Conservatism and its modernising, anti-traditionalist rivals, liberalism and socialism, are the most influential political philosophies and ideologies of the post-Enlightenment era. Conservatives criticise their rivals for making a utopian exaggeration of the power of theoretical reason, and of human perfectibility. Conservative prescriptions are based on what they regard as experience rather than reason; for them, the ideal and the practical are inseparable. Most commentators regard conservatism as a modern political philosophy, even though it exhibits the standpoint of paternalism or authority, rather than freedom. As John Gray writes, while liberalism is the dominant political theory of the modern age, conservatism, despite appealing to tradition, is also a response to the challenges of modernity. The roots of all three standpoints “may be traced back to the crises of seventeenth-century England, but [they] crystallised into definite traditions of thought and practice only [after] the French Revolution” (Gray 1995: 78).

It is contested both what conservatism is, and what it could or ought to be—both among the public and politicians, and among the philosophers and political theorists that this article focuses on. Popularly, “conservative” is a generic term for “right-wing viewpoint occupying the political spectrum between liberalism and fascism”. Philosophical commentators offer a more distinctive characterisation. Many treat it as a standpoint that is sceptical of abstract reasoning in politics, and that appeals instead to living tradition, allowing for the possibility of limited political reform.
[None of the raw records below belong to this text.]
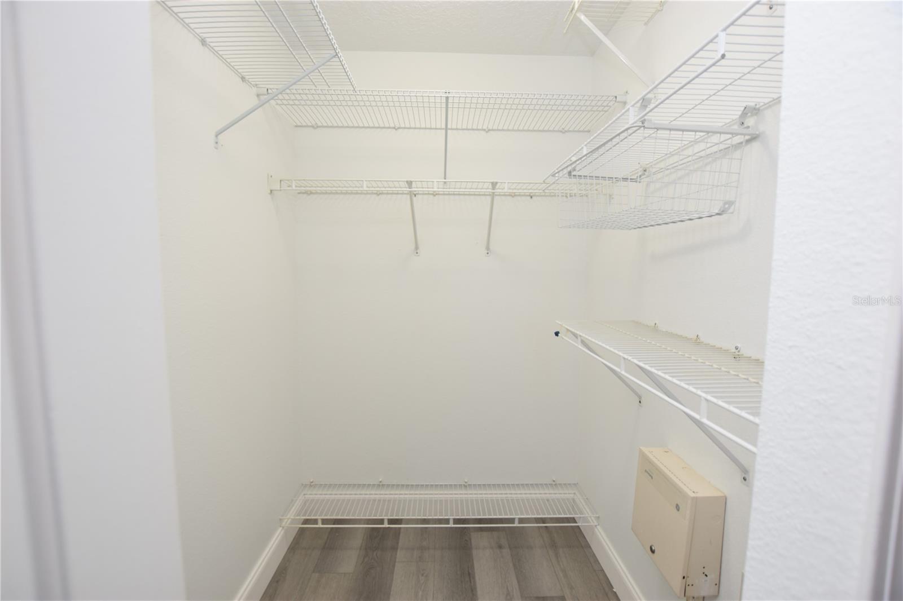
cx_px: 452
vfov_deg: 77.3
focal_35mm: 15
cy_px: 300
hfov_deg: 100.4
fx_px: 376
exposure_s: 1/80
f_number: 4.5
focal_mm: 10
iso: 200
On this view, conservatism is neither dogmatic reaction, nor the right-wing radicalism of Margaret Thatcher or contemporary American “neo-conservatives”. Other commentators, however, contrast this “pragmatic conservatism” with a universalist “rational conservatism” that is not sceptical of reason, and that regards a community with a hierarchy of authority as most conducive to human well-being (Skorupski 2015).